(Recorded data)
==============================

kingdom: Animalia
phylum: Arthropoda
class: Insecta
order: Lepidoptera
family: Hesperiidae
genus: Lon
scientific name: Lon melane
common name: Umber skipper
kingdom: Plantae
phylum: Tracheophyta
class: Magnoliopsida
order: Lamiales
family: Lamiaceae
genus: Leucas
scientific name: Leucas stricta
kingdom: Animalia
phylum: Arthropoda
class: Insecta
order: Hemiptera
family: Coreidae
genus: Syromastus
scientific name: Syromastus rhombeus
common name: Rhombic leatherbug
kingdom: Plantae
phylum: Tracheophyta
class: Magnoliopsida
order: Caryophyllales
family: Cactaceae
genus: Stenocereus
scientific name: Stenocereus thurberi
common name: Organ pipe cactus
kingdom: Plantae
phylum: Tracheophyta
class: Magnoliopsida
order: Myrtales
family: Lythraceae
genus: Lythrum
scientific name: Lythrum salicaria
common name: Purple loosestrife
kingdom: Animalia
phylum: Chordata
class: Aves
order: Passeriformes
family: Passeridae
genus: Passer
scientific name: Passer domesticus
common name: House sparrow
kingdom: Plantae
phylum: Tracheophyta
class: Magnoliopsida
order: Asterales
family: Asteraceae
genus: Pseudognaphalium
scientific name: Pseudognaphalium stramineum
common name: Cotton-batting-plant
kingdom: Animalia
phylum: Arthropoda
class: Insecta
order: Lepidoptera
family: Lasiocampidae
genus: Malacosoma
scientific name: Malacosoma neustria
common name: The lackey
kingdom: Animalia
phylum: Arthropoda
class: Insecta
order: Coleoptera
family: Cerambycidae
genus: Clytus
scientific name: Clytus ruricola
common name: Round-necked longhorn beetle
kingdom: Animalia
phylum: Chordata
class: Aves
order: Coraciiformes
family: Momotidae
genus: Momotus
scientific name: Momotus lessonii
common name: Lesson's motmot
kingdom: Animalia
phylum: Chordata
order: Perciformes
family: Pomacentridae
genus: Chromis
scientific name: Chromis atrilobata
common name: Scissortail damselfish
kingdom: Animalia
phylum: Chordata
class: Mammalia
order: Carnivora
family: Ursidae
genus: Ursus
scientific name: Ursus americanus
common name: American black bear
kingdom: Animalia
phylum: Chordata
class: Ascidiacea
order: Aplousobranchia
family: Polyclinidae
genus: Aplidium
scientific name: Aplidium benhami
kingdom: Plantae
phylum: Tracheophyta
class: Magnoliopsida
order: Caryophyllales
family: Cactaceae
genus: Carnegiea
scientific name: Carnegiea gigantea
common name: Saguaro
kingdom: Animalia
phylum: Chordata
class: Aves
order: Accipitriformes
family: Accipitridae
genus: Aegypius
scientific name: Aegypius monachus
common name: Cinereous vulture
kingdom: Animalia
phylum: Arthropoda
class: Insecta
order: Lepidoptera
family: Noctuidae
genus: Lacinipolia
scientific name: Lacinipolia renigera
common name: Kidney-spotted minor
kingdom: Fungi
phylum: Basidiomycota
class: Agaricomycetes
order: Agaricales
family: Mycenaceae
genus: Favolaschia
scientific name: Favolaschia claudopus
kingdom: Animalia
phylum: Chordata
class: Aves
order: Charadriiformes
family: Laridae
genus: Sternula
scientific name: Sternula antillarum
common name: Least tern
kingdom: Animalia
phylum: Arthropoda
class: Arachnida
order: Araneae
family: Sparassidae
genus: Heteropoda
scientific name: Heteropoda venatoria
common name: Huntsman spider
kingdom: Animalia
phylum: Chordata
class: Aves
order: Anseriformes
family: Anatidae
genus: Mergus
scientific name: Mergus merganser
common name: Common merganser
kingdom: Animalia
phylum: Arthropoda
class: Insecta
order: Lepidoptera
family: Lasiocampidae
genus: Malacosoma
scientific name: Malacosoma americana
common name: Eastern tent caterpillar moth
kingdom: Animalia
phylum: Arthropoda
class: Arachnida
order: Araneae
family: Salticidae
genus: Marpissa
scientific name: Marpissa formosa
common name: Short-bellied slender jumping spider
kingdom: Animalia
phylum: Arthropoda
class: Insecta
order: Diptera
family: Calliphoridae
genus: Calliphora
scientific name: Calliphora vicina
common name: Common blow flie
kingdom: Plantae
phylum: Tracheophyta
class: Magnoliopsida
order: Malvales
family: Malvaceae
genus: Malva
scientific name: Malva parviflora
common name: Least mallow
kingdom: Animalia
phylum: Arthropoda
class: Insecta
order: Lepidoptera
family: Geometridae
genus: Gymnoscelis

==============================

▶ Task
Turn every line of the rows above into a JSON list of strings, with one string per line and blank lines left out.

▶ Exercise result
[
  "kingdom: Animalia",
  "phylum: Arthropoda",
  "class: Insecta",
  "order: Lepidoptera",
  "family: Hesperiidae",
  "genus: Lon",
  "scientific name: Lon melane",
  "common name: Umber skipper",
  "kingdom: Plantae",
  "phylum: Tracheophyta",
  "class: Magnoliopsida",
  "order: Lamiales",
  "family: Lamiaceae",
  "genus: Leucas",
  "scientific name: Leucas stricta",
  "kingdom: Animalia",
  "phylum: Arthropoda",
  "class: Insecta",
  "order: Hemiptera",
  "family: Coreidae",
  "genus: Syromastus",
  "scientific name: Syromastus rhombeus",
  "common name: Rhombic leatherbug",
  "kingdom: Plantae",
  "phylum: Tracheophyta",
  "class: Magnoliopsida",
  "order: Caryophyllales",
  "family: Cactaceae",
  "genus: Stenocereus",
  "scientific name: Stenocereus thurberi",
  "common name: Organ pipe cactus",
  "kingdom: Plantae",
  "phylum: Tracheophyta",
  "class: Magnoliopsida",
  "order: Myrtales",
  "family: Lythraceae",
  "genus: Lythrum",
  "scientific name: Lythrum salicaria",
  "common name: Purple loosestrife",
  "kingdom: Animalia",
  "phylum: Chordata",
  "class: Aves",
  "order: Passeriformes",
  "family: Passeridae",
  "genus: Passer",
  "scientific name: Passer domesticus",
  "common name: House sparrow",
  "kingdom: Plantae",
  "phylum: Tracheophyta",
  "class: Magnoliopsida",
  "order: Asterales",
  "family: Asteraceae",
  "genus: Pseudognaphalium",
  "scientific name: Pseudognaphalium stramineum",
  "common name: Cotton-batting-plant",
  "kingdom: Animalia",
  "phylum: Arthropoda",
  "class: Insecta",
  "order: Lepidoptera",
  "family: Lasiocampidae",
  "genus: Malacosoma",
  "scientific name: Malacosoma neustria",
  "common name: The lackey",
  "kingdom: Animalia",
  "phylum: Arthropoda",
  "class: Insecta",
  "order: Coleoptera",
  "family: Cerambycidae",
  "genus: Clytus",
  "scientific name: Clytus ruricola",
  "common name: Round-necked longhorn beetle",
  "kingdom: Animalia",
  "phylum: Chordata",
  "class: Aves",
  "order: Coraciiformes",
  "family: Momotidae",
  "genus: Momotus",
  "scientific name: Momotus lessonii",
  "common name: Lesson's motmot",
  "kingdom: Animalia",
  "phylum: Chordata",
  "order: Perciformes",
  "family: Pomacentridae",
  "genus: Chromis",
  "scientific name: Chromis atrilobata",
  "common name: Scissortail damselfish",
  "kingdom: Animalia",
  "phylum: Chordata",
  "class: Mammalia",
  "order: Carnivora",
  "family: Ursidae",
  "genus: Ursus",
  "scientific name: Ursus americanus",
  "common name: American black bear",
  "kingdom: Animalia",
  "phylum: Chordata",
  "class: Ascidiacea",
  "order: Aplousobranchia",
  "family: Polyclinidae",
  "genus: Aplidium",
  "scientific name: Aplidium benhami",
  "kingdom: Plantae",
  "phylum: Tracheophyta",
  "class: Magnoliopsida",
  "order: Caryophyllales",
  "family: Cactaceae",
  "genus: Carnegiea",
  "scientific name: Carnegiea gigantea",
  "common name: Saguaro",
  "kingdom: Animalia",
  "phylum: Chordata",
  "class: Aves",
  "order: Accipitriformes",
  "family: Accipitridae",
  "genus: Aegypius",
  "scientific name: Aegypius monachus",
  "common name: Cinereous vulture",
  "kingdom: Animalia",
  "phylum: Arthropoda",
  "class: Insecta",
  "order: Lepidoptera",
  "family: Noctuidae",
  "genus: Lacinipolia",
  "scientific name: Lacinipolia renigera",
  "common name: Kidney-spotted minor",
  "kingdom: Fungi",
  "phylum: Basidiomycota",
  "class: Agaricomycetes",
  "order: Agaricales",
  "family: Mycenaceae",
  "genus: Favolaschia",
  "scientific name: Favolaschia claudopus",
  "kingdom: Animalia",
  "phylum: Chordata",
  "class: Aves",
  "order: Charadriiformes",
  "family: Laridae",
  "genus: Sternula",
  "scientific name: Sternula antillarum",
  "common name: Least tern",
  "kingdom: Animalia",
  "phylum: Arthropoda",
  "class: Arachnida",
  "order: Araneae",
  "family: Sparassidae",
  "genus: Heteropoda",
  "scientific name: Heteropoda venatoria",
  "common name: Huntsman spider",
  "kingdom: Animalia",
  "phylum: Chordata",
  "class: Aves",
  "order: Anseriformes",
  "family: Anatidae",
  "genus: Mergus",
  "scientific name: Mergus merganser",
  "common name: Common merganser",
  "kingdom: Animalia",
  "phylum: Arthropoda",
  "class: Insecta",
  "order: Lepidoptera",
  "family: Lasiocampidae",
  "genus: Malacosoma",
  "scientific name: Malacosoma americana",
  "common name: Eastern tent caterpillar moth",
  "kingdom: Animalia",
  "phylum: Arthropoda",
  "class: Arachnida",
  "order: Araneae",
  "family: Salticidae",
  "genus: Marpissa",
  "scientific name: Marpissa formosa",
  "common name: Short-bellied slender jumping spider",
  "kingdom: Animalia",
  "phylum: Arthropoda",
  "class: Insecta",
  "order: Diptera",
  "family: Calliphoridae",
  "genus: Calliphora",
  "scientific name: Calliphora vicina",
  "common name: Common blow flie",
  "kingdom: Plantae",
  "phylum: Tracheophyta",
  "class: Magnoliopsida",
  "order: Malvales",
  "family: Malvaceae",
  "genus: Malva",
  "scientific name: Malva parviflora",
  "common name: Least mallow",
  "kingdom: Animalia",
  "phylum: Arthropoda",
  "class: Insecta",
  "order: Lepidoptera",
  "family: Geometridae",
  "genus: Gymnoscelis"
]